Shooting guard Woolridge (6-3) said he liked what Bone had to say during his trip.
"He seems like a great coach, he takes time to develop players, and he loves guard play. He seems like a coach I would definitely like to play for," said Woolridge.
Woolridge, who is transferring from Kansas this offseason, sees WSU as a compelling possibility because of what all the guards do on the court under Bone.
"It was a lot of fun, I really liked it up there -- just how they pay, the style of play, I felt I could fit in well there," he said.
In addition to Wazzu, Woolridge said he is being recruited most by Utah, Nevada, UNLV, South Florida, Pepperdine and BYU. He said a decision on where to transfer will probably be made in the next 1 1/2 to 2 months. Utah is his only other planned visit to this point, but there are more to come.
"I'm going to take all five of my visits…I'll probably know by end of June, maybe by the middle of June," said Woolridge of his decision timetable.

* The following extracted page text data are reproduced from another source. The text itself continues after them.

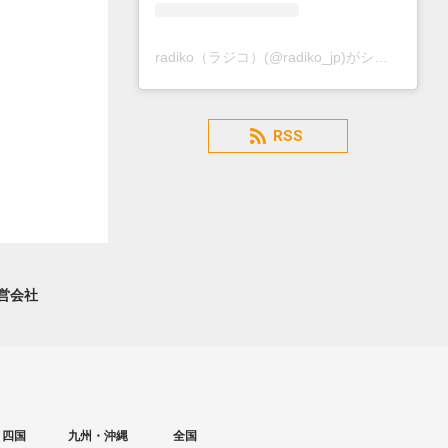
radiko（ラジコ）(@radiko_jp)がシェアした投稿
RSS
営会社
・四国
九州・沖縄
全国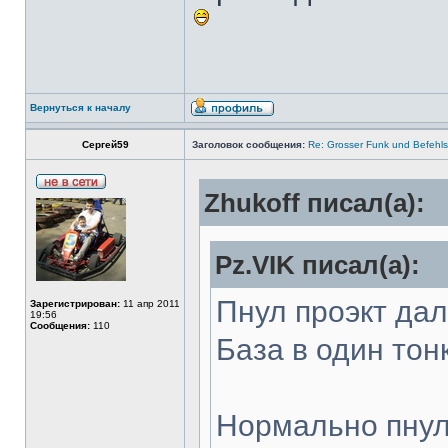
Вернуться к началу
Сергей59
Заголовок сообщения:
Re: Grosser Funk und Befehls
Zhukoff писал(а):
Pz.VIK писал(а):
Пнул проэкт да
Зарегистрирован:
11 апр 2011
19:56
Сообщения:
110
База в один тонк
Нормально пнул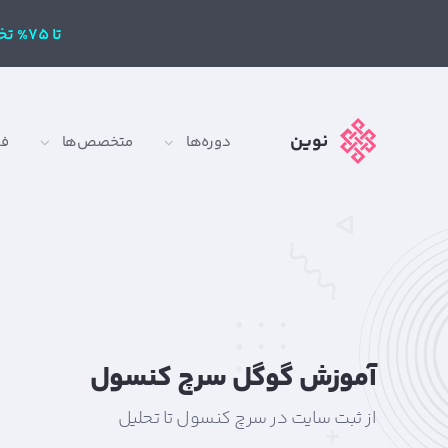
تا 75% تخفیف
نوین
دوره‌ها
متخصص‌ها
ف
آموزش گوگل سرچ کنسول
از ثبت سایت در سرچ کنسول تا تحلیل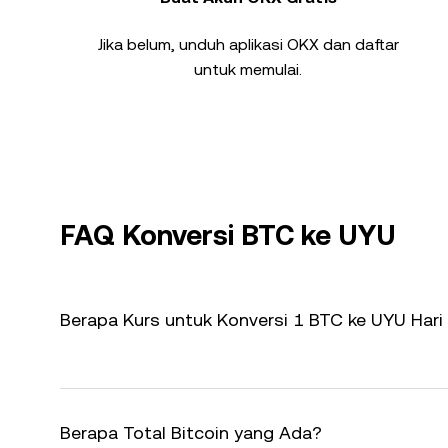
Jika belum, unduh aplikasi OKX dan daftar
untuk memulai.
FAQ Konversi BTC ke UYU
Berapa Kurs untuk Konversi 1 BTC ke UYU Hari 
Berapa Total Bitcoin yang Ada?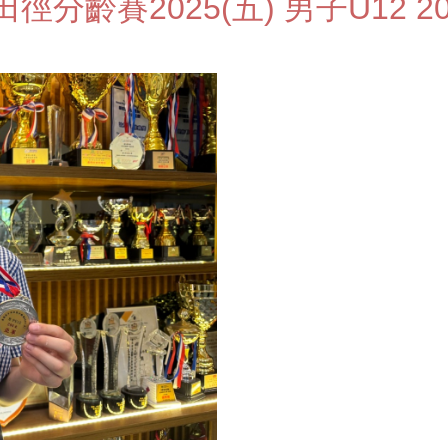
齡賽2025(五) 男子U12 200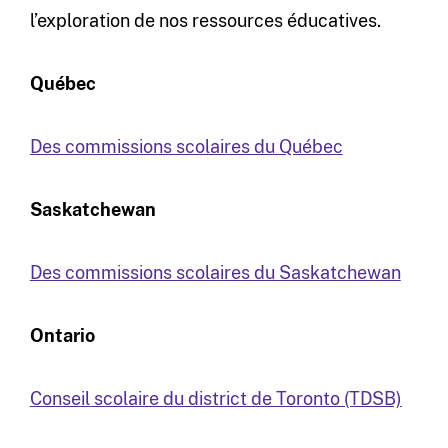
l’exploration de nos ressources éducatives.
Québec
Des commissions scolaires du Québec
Saskatchewan
Des commissions scolaires du Saskatchewan
Ontario
Conseil scolaire du district de Toronto (TDSB)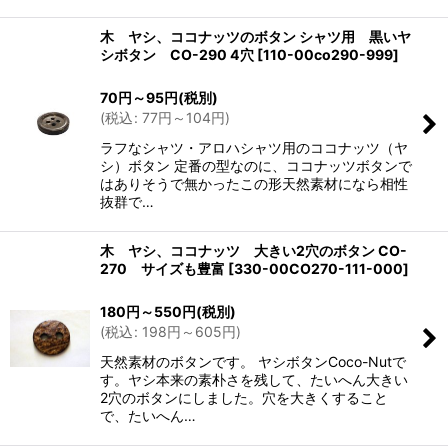
木 ヤシ、ココナッツのボタン シャツ用 黒いヤ
シボタン CO-290 4穴
[
110-00co290-999
]
70
円
～95
円
(税別)
(
税込
:
77
円
～104
円
)
ラフなシャツ・アロハシャツ用のココナッツ（ヤ
シ）ボタン 定番の型なのに、ココナッツボタンで
はありそうで無かったこの形天然素材になら相性
抜群で…
木 ヤシ、ココナッツ 大きい2穴のボタン CO-
270 サイズも豊富
[
330-00CO270-111-000
]
180
円
～550
円
(税別)
(
税込
:
198
円
～605
円
)
天然素材のボタンです。 ヤシボタンCoco-Nutで
す。ヤシ本来の素朴さを残して、たいへん大きい
2穴のボタンにしました。穴を大きくすること
で、たいへん…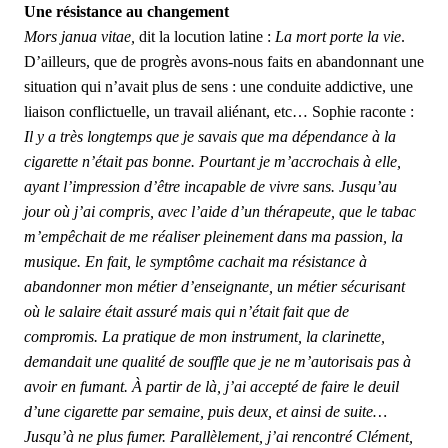
Une résistance au changement
Mors janua vitae,
dit la locution latine :
La mort porte la vie
.
D’ailleurs, que de progrès avons-nous faits en abandonnant une
situation qui n’avait plus de sens : une conduite addictive, une
liaison conflictuelle, un travail aliénant, etc… Sophie raconte :
Il y a très longtemps que je savais que ma dépendance à la
cigarette n’était pas bonne. Pourtant je m’accrochais à elle,
ayant l’impression d’être incapable de vivre sans. Jusqu’au
jour où j’ai compris, avec l’aide d’un thérapeute, que le tabac
m’empêchait de me réaliser pleinement dans ma passion, la
musique. En fait, le symptôme cachait ma résistance à
abandonner mon métier d’enseignante, un métier sécurisant
où le salaire était assuré mais qui n’était fait que de
compromis. La pratique de mon instrument, la clarinette,
demandait une qualité de souffle que je ne m’autorisais pas à
avoir en fumant. À partir de là, j’ai accepté de faire le deuil
d’une cigarette par semaine, puis deux, et ainsi de suite…
Jusqu’à ne plus fumer. Parallèlement, j’ai rencontré Clément,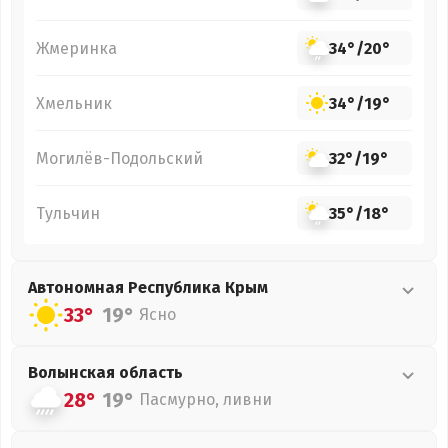
Жмеринка
34°
/
20°
Хмельник
34°
/
19°
Могилёв-Подольский
32°
/
19°
Тульчин
35°
/
18°
Автономная Республика Крым
33°
19°
Ясно
Волынская
область
28°
19°
Пасмурно, ливни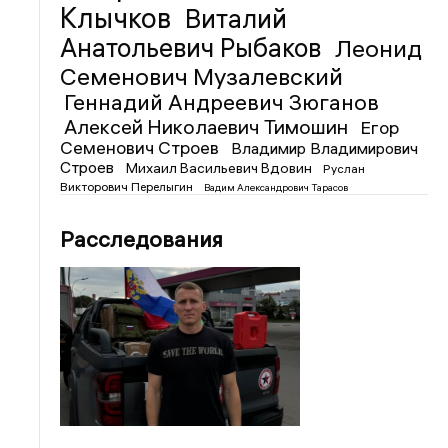
Клычков
Виталий
Анатольевич Рыбаков
Леонид
Семенович Музалевский
Геннадий Андреевич Зюганов
Алексей Николаевич Тимошин
Егор
Семенович Строев
Владимир Владимирович
Строев
Михаил Васильевич Вдовин
Руслан
Викторович Перелыгин
Вадим Александрович Тарасов
Расследования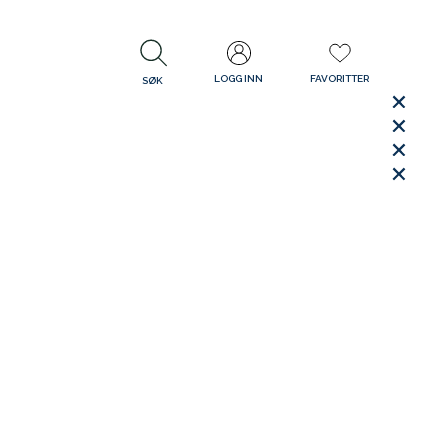
LOGG INN
FAVORITTER
SØK
LUKK
LUKK
Rask levering
Gratis retur
30 dager åpent kjøp
LUKK
LUKK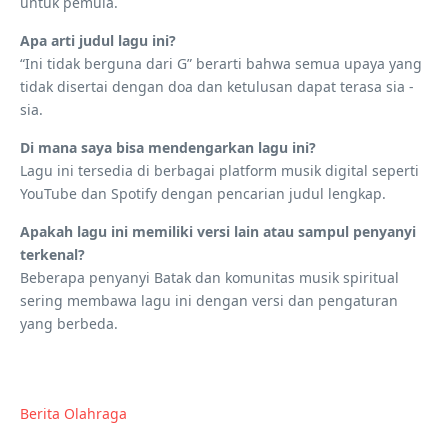
untuk pemula.
Apa arti judul lagu ini?
“Ini tidak berguna dari G” berarti bahwa semua upaya yang
tidak disertai dengan doa dan ketulusan dapat terasa sia -
sia.
Di mana saya bisa mendengarkan lagu ini?
Lagu ini tersedia di berbagai platform musik digital seperti
YouTube dan Spotify dengan pencarian judul lengkap.
Apakah lagu ini memiliki versi lain atau sampul penyanyi
terkenal?
Beberapa penyanyi Batak dan komunitas musik spiritual
sering membawa lagu ini dengan versi dan pengaturan
yang berbeda.
Berita Olahraga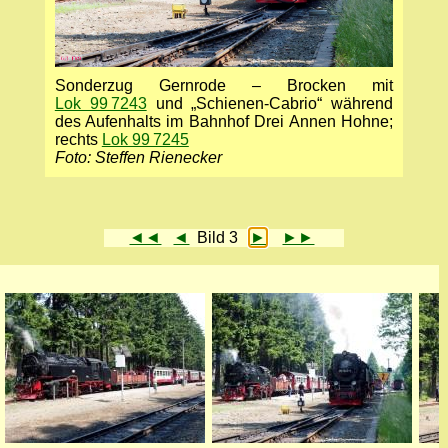
Sonderzug Gernrode – Brocken mit
Lok 99 7243
und „Schienen-Cabrio“ während
des Aufenhalts im Bahnhof Drei Annen Hohne;
rechts
Lok 99 7245
Foto: Steffen Rienecker
◄◄
◄
Bild 3
►
►►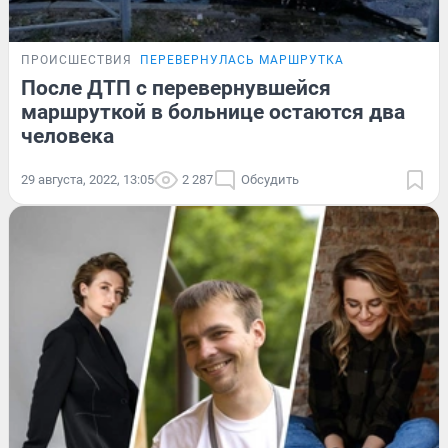
ПРОИСШЕСТВИЯ
ПЕРЕВЕРНУЛАСЬ МАРШРУТКА
После ДТП с перевернувшейся
маршруткой в больнице остаются два
человека
29 августа, 2022, 13:05
2 287
Обсудить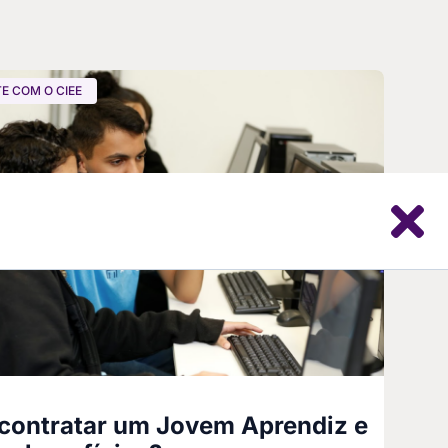
E COM O CIEE
ontratar um Jovem Aprendiz e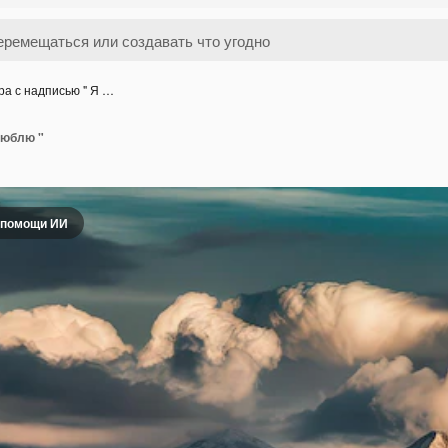
ра с надписью " Я …
люблю "
 помощи ИИ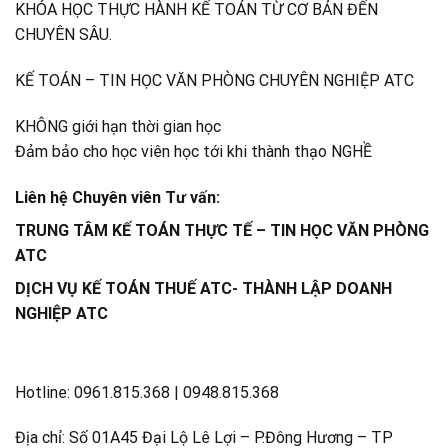
KHÓA HỌC THỰC HÀNH KẾ TOÁN TỪ CƠ BẢN ĐẾN
CHUYÊN SÂU.
KẾ TOÁN – TIN HỌC VĂN PHÒNG CHUYÊN NGHIỆP ATC
KHÔNG giới hạn thời gian học
Đảm bảo cho học viên học tới khi thành thạo NGHỀ
Liên hệ Chuyên viên Tư vấn:
TRUNG TÂM KẾ TOÁN THỰC TẾ – TIN HỌC VĂN PHÒNG
ATC
DỊCH VỤ KẾ TOÁN THUẾ ATC- THÀNH LẬP DOANH
NGHIỆP ATC
Hotline: 0961.815.368 | 0948.815.368
Địa chỉ: Số 01A45 Đại Lộ Lê Lợi – P.Đông Hương – TP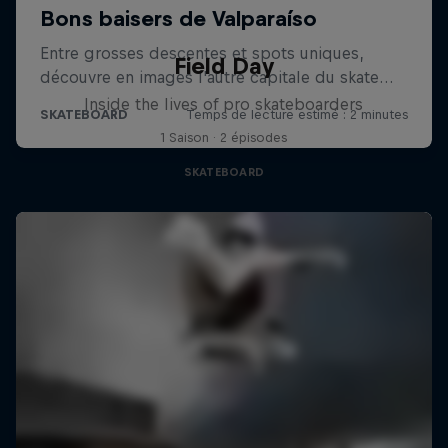
Field Day
Inside the lives of pro skateboarders
1 Saison · 2 épisodes
SKATEBOARD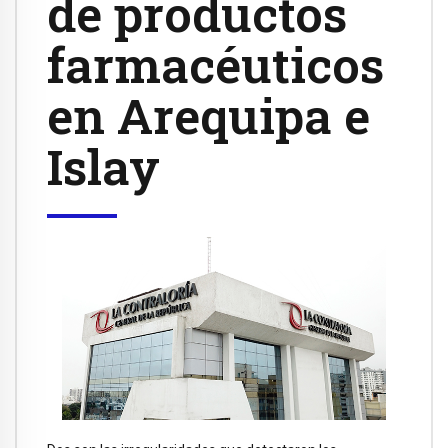
de productos
farmacéuticos
en Arequipa e
Islay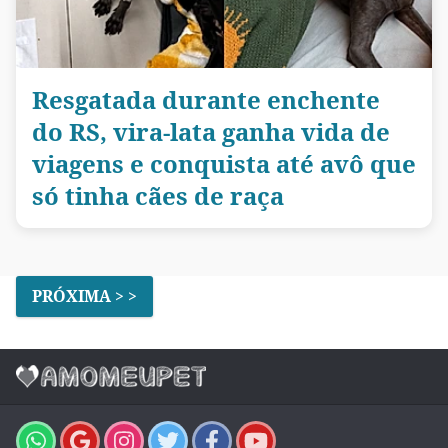
Resgatada durante enchente
do RS, vira-lata ganha vida de
viagens e conquista até avô que
só tinha cães de raça
PRÓXIMA > >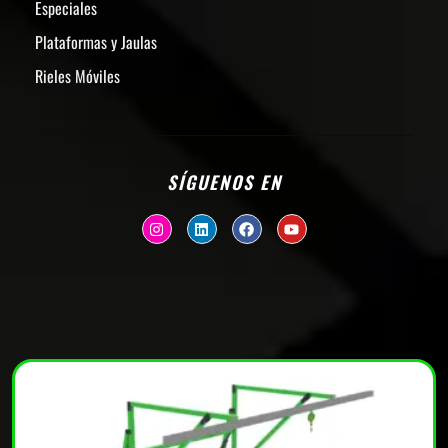
Especiales
Plataformas y Jaulas
Rieles Móviles
SÍGUENOS EN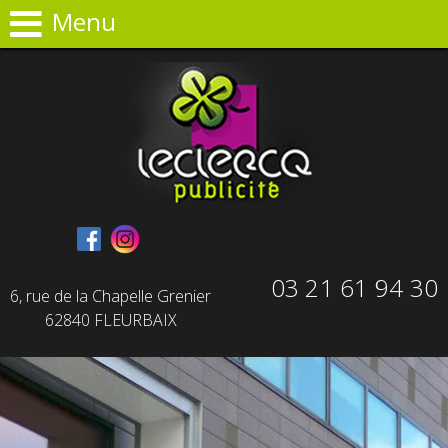
Panneau de gestion des cookies
Menu
03 21 61 94 30
6, rue de la Chapelle Grenier
62840 FLEURBAIX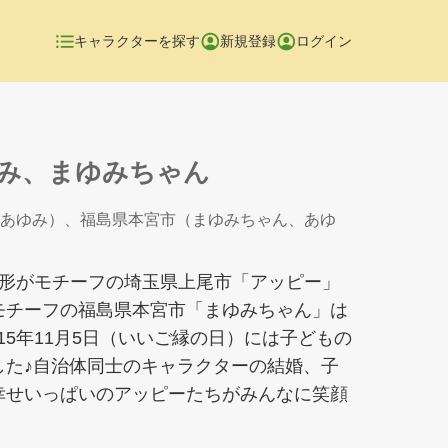
キャラクターを探す
新規登録
ログイン
み、まゆみちゃん
あゆみ）、福島県本宮市（まゆみちゃん、あゆ
の形がモチーフの埼玉県上尾市「アッピー」
モチーフの福島県本宮市「まゆみちゃん」は
2015年11月5日（いいご縁の日）には子どもの
した♪自治体同士のキャラクターの結婚、子
幸せいっぱいのアッピーたちがみんなに笑顔
。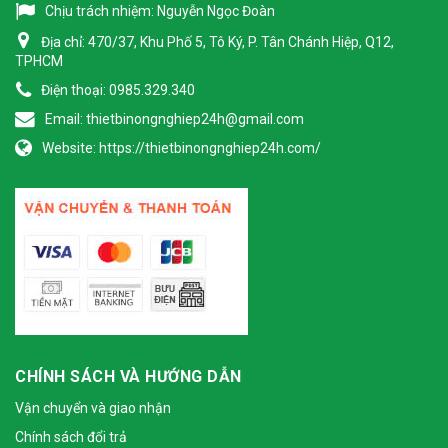
Chịu trách nhiệm:
Nguyễn Ngọc Đoàn
Địa chỉ:
470/37, Khu Phố 5, Tô Ký, P. Tân Chánh Hiệp, Q12,
TPHCM
Điện thoại:
0985.329.340
Email:
thietbinongnghiep24h@gmail.com
Website:
https://thietbinongnghiep24h.com/
CHÍNH SÁCH VÀ HƯỚNG DẪN
Vận chuyển và giao nhận
Chính sách đổi trả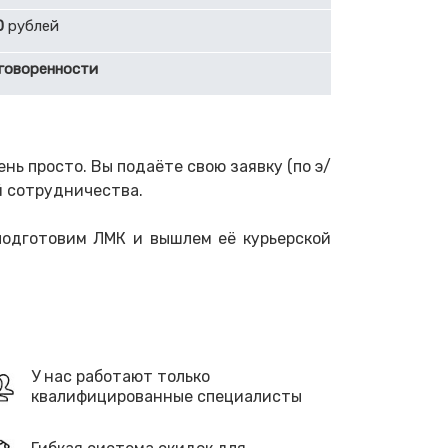
0
рублей
говоренности
ь просто. Вы подаёте свою заявку (по э/
й сотрудничества.
 подготовим ЛМК и вышлем её курьерской
У нас работают только
квалифицированные специалисты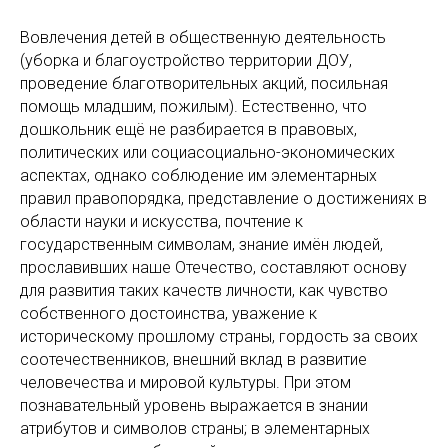
Вовлечения детей в общественную деятельность
(уборка и благоустройство территории ДОУ,
проведение благотворительных акций, посильная
помощь младшим, пожилым). Естественно, что
дошкольник ещё не разбирается в правовых,
политических или социасоциально-экономических
аспектах, однако соблюдение им элементарных
правил правопорядка, представление о достижениях в
области науки и искусства, почтение к
государственным символам, знание имён людей,
прославивших наше Отечество, составляют основу
для развития таких качеств личности, как чувство
собственного достоинства, уважение к
историческому прошлому страны, гордость за своих
соотечественников, внешний вклад в развитие
человечества и мировой культуры. При этом
познавательный уровень выражается в знании
атрибутов и символов страны; в элементарных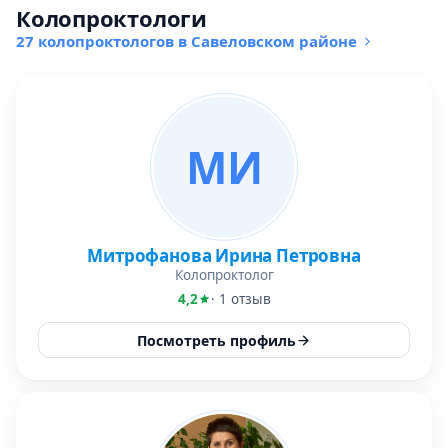
Колопроктологи
27 колопроктологов в Савеловском районе
МИ
Митрофанова Ирина Петровна
Колопроктолог
4,2
· 1 отзыв
Посмотреть профиль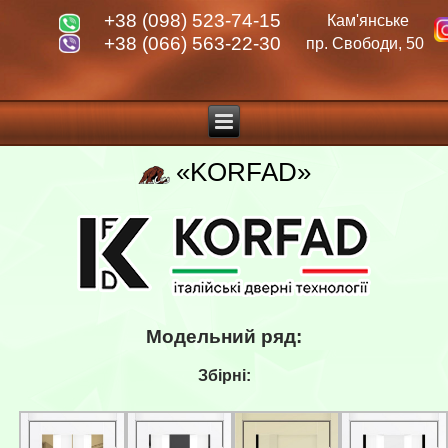
+38 (098) 523-74-15
Кам'янське
+38 (066) 563-22-30
пр. Свободи, 50
«KORFAD»
Модельний ряд:
Збірні: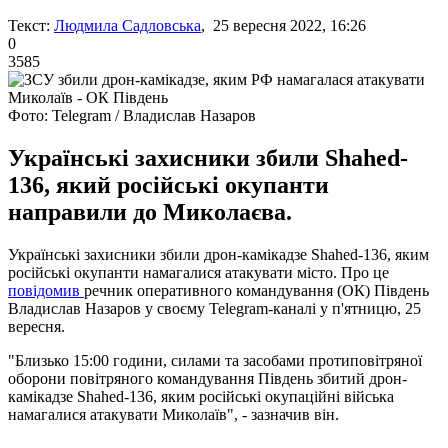
Текст:
Людмила Садловська
, 25 вересня 2022, 16:26
0
3585
Фото: Telegram / Владислав Назаров
Українські захисники збили Shahed-
136, який російські окупанти
направили до Миколаєва.
Українські захисники збили дрон-камікадзе Shahed-136, яким
російські окупанти намагалися атакувати місто. Про це
повідомив
речник оперативного командування (ОК) Південь
Владислав Назаров у своєму Telegram-каналі у п'ятницю, 25
вересня.
"Близько 15:00 години, силами та засобами протиповітряної
оборони повітряного командування Південь збитий дрон-
камікадзе Shahed-136, яким російські окупаційні війська
намагалися атакувати Миколаїв", - зазначив він.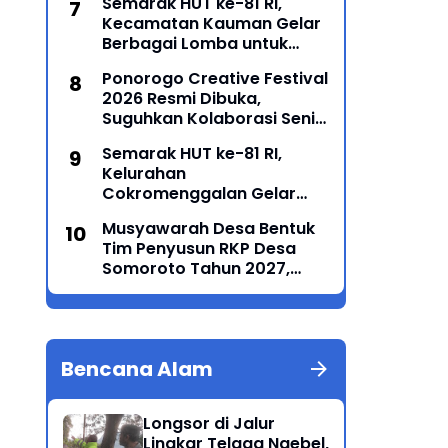
Semarak HUT ke-81 RI,
Kecamatan Kauman Gelar
Berbagai Lomba untuk
Pererat Persatuan
Ponorogo Creative Festival
Masyarakat
2026 Resmi Dibuka,
Suguhkan Kolaborasi Seni
Tradisi dan Modern yang
Semarak HUT ke-81 RI,
Memukau
Kelurahan
Cokromenggalan Gelar
Lomba Karaoke
Musyawarah Desa Bentuk
Tim Penyusun RKP Desa
Somoroto Tahun 2027,
Wujudkan Perencanaan
Partisipatif
Bencana Alam
Longsor di Jalur
Lingkar Telaga Ngebel,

After announcing his decision to transfer from KU this past month, Woolridge said it didn't take long for WSU to jump onto his radar.
"After I got my release they were the first to start contacting me," said Woolridge. "They seemed very interested in me, and I had watched them play this past year, I had watched Klay (Thompson) and then the run they made in the NIT. It seemed like a good fit… they like guard play and the way I play, they think I can help with scoring."
When Woolridge originally signed with Kansas in November 2009, coach Bill Self said the Jayhawks had gotten a gem. "Royce is one of the most underrated players that we recruited and we think has a chance to be terrific," said Self at the time. But Woolridge saw the court sparingly at Kansas this past season, playing in 15 games total, and averaging just 2.8 minutes and .6 points a game, and that prompted the change.
The adjustment at Kansas was a far cry from the year before, when at Sunnyslope High in Phoenix, he averaged 30.2 points a night, along with 6.5 rebounds and 2.9 assists his senior season. He was ranked three stars and the No. 42 shooting guard nationally coming out of high school.
Woolridge is a Phoenix native but said he has not heard from either ASU or Arizona. As for his basketball genes, in addition to his dad, his brother Renaldo Woolridge is a 6-8 forward at Tennessee.
Woolridge will have to sit out the 2011-12 season wherever he winds up, and then have three-to-play-three starting in 2012.